> What is required
Write out the whole listing exactly.

> Records
= = = =

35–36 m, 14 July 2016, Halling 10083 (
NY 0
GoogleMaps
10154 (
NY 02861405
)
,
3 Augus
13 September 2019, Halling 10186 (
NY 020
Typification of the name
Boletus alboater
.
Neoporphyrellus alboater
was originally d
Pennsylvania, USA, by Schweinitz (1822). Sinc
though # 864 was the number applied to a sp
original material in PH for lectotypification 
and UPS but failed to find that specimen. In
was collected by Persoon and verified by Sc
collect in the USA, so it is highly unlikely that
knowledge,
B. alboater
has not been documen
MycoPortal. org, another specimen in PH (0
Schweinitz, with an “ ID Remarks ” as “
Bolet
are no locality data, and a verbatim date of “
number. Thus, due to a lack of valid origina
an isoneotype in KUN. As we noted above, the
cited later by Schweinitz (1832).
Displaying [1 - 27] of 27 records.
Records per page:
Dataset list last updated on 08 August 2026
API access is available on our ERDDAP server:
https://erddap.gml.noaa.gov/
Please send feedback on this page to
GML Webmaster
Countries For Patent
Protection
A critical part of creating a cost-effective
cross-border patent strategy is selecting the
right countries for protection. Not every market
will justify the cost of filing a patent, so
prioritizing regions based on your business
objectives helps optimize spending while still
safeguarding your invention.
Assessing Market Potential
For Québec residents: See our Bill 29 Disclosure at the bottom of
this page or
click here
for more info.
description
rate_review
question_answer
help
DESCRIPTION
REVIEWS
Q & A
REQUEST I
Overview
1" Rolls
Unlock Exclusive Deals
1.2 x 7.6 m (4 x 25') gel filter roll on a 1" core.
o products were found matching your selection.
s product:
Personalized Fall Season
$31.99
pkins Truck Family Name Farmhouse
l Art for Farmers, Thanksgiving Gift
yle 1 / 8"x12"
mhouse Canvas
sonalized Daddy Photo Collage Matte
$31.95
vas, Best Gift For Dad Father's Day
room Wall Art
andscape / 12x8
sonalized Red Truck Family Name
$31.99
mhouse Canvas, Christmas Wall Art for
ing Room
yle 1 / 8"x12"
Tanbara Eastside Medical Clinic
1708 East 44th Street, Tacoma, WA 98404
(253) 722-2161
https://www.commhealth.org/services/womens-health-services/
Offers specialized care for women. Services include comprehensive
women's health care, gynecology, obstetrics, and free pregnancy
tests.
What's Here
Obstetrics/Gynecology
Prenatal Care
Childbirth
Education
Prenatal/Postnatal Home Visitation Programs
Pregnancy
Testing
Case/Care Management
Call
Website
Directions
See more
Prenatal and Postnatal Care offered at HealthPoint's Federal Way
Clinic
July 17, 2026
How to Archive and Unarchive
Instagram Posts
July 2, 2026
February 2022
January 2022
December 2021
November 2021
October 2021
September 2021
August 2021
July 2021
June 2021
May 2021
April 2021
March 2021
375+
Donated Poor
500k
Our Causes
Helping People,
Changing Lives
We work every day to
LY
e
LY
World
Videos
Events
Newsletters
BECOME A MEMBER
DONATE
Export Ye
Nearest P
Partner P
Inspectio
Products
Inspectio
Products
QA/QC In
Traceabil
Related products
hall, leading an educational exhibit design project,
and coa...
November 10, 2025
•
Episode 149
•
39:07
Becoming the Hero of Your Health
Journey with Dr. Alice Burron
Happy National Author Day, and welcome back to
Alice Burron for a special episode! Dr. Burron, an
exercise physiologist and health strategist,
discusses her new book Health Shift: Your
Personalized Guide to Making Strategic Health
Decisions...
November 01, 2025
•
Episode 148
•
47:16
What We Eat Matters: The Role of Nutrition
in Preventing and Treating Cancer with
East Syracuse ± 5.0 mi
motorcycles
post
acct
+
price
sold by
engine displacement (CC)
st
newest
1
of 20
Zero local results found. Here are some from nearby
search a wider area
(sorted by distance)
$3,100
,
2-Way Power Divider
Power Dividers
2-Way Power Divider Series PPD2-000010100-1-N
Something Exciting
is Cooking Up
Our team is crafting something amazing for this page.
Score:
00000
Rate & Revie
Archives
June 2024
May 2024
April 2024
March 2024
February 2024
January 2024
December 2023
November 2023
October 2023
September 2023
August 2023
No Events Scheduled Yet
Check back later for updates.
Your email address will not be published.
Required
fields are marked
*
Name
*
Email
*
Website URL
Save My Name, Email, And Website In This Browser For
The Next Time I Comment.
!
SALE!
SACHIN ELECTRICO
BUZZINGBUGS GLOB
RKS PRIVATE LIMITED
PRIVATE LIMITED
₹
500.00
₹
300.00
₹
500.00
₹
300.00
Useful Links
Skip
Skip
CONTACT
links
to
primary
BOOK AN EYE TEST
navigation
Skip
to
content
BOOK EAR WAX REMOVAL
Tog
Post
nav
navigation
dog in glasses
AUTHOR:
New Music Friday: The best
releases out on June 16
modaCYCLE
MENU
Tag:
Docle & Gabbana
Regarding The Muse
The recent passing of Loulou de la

= = = =

> Response box
35–36 m, 14 July 2016, Halling 10083 (
NY 0
GoogleMaps
10154 (
NY 02861405
)
,
3 Augus
13 September 2019, Halling 10186 (
NY 020
Typification of the name
Boletus alboater
.
Neoporphyrellus alboater
was originally d
Pennsylvania, USA, by Schweinitz (1822). Sinc
though # 864 was the number applied to a sp
original material in PH for lectotypification 
and UPS but failed to find that specimen. In
was collected by Persoon and verified by Sc
collect in the USA, so it is highly unlikely that
knowledge,
B. alboater
has not been documen
MycoPortal. org, another specimen in PH (0
Schweinitz, with an “ ID Remarks ” as “
Bolet
are no locality data, and a verbatim date of “
number. Thus, due to a lack of valid origina
an isoneotype in KUN. As we noted above, the
cited later by Schweinitz (1832).
Displaying [1 - 27] of 27 records.
Records per page:
Dataset list last updated on 08 August 2026
API access is available on our ERDDAP server:
https://erddap.gml.noaa.gov/
Please send feedback on this page to
GML Webmaster
Countries For Patent
Protection
A critical part of creating a cost-effective
cross-border patent strategy is selecting the
right countries for protection. Not every market
will justify the cost of filing a patent, so
prioritizing regions based on your business
objectives helps optimize spending while still
safeguarding your invention.
Assessing Market Potential
For Québec residents: See our Bill 29 Disclosure at the bottom of
this page or
click here
for more info.
description
rate_review
question_answer
help
DESCRIPTION
REVIEWS
Q & A
REQUEST I
Overview
1" Rolls
Unlock Exclusive Deals
1.2 x 7.6 m (4 x 25') gel filter roll on a 1" core.
o products were found matching your selection.
s product:
Personalized Fall Season
$31.99
pkins Truck Family Name Farmhouse
l Art for Farmers, Thanksgiving Gift
yle 1 / 8"x12"
mhouse Canvas
sonalized Daddy Photo Collage Matte
$31.95
vas, Best Gift For Dad Father's Day
room Wall Art
andscape / 12x8
sonalized Red Truck Family Name
$31.99
mhouse Canvas, Christmas Wall Art for
ing Room
yle 1 / 8"x12"
Tanbara Eastside Medical Clinic
1708 East 44th Street, Tacoma, WA 98404
(253) 722-2161
https://www.commhealth.org/services/womens-health-services/
Offers specialized care for women. Services include comprehensive
women's health care, gynecology, obstetrics, and free pregnancy
tests.
What's Here
Obstetrics/Gynecology
Prenatal Care
Childbirth
Education
Prenatal/Postnatal Home Visitation Programs
Pregnancy
Testing
Case/Care Management
Call
Website
Directions
See more
Prenatal and Postnatal Care offered at HealthPoint's Federal Way
Clinic
July 17, 2026
How to Archive and Unarchive
Instagram Posts
July 2, 2026
February 2022
January 2022
December 2021
November 2021
October 2021
September 2021
August 2021
July 2021
June 2021
May 2021
April 2021
March 2021
375+
Donated Poor
500k
Our Causes
Helping People,
Changing Lives
We work every day to
LY
e
LY
World
Videos
Events
Newsletters
BECOME A MEMBER
DONATE
Export Ye
Nearest P
Partner P
Inspectio
Products
Inspectio
Products
QA/QC In
Traceabil
Related products
hall, leading an educational exhibit design project,
and coa...
November 10, 2025
•
Episode 149
•
39:07
Becoming the Hero of Your Health
Journey with Dr. Alice Burron
Happy National Author Day, and welcome back to
Alice Burron for a special episode! Dr. Burron, an
exercise physiologist and health strategist,
discusses her new book Health Shift: Your
Personalized Guide to Making Strategic Health
Decisions...
November 01, 2025
•
Episode 148
•
47:16
What We Eat Matters: The Role of Nutrition
in Preventing and Treating Cancer with
East Syracuse ± 5.0 mi
motorcycles
post
acct
+
price
sold by
engine displacement (CC)
st
newest
1
of 20
Zero local results found. Here are some from nearby
search a wider area
(sorted by distance)
$3,100
,
2-Way Power Divider
Power Dividers
2-Way Power Divider Series PPD2-000010100-1-N
Something Exciting
is Cooking Up
Our team is crafting something amazing for this page.
Score:
00000
Rate & Revie
Archives
June 2024
May 2024
April 2024
March 2024
February 2024
January 2024
December 2023
November 2023
October 2023
September 2023
August 2023
No Events Scheduled Yet
Check back later for updates.
Your email address will not be published.
Required
fields are marked
*
Name
*
Email
*
Website URL
Save My Name, Email, And Website In This Browser For
The Next Time I Comment.
!
SALE!
SACHIN ELECTRICO
BUZZINGBUGS GLOB
RKS PRIVATE LIMITED
PRIVATE LIMITED
₹
500.00
₹
300.00
₹
500.00
₹
300.00
Useful Links
Skip
Skip
CONTACT
links
to
primary
BOOK AN EYE TEST
navigation
Skip
to
content
BOOK EAR WAX REMOVAL
Tog
Post
nav
navigation
dog in glasses
AUTHOR:
New Music Friday: The best
releases out on June 16
modaCYCLE
MENU
Tag:
Docle & Gabbana
Regarding The Muse
The recent passing of Loulou de la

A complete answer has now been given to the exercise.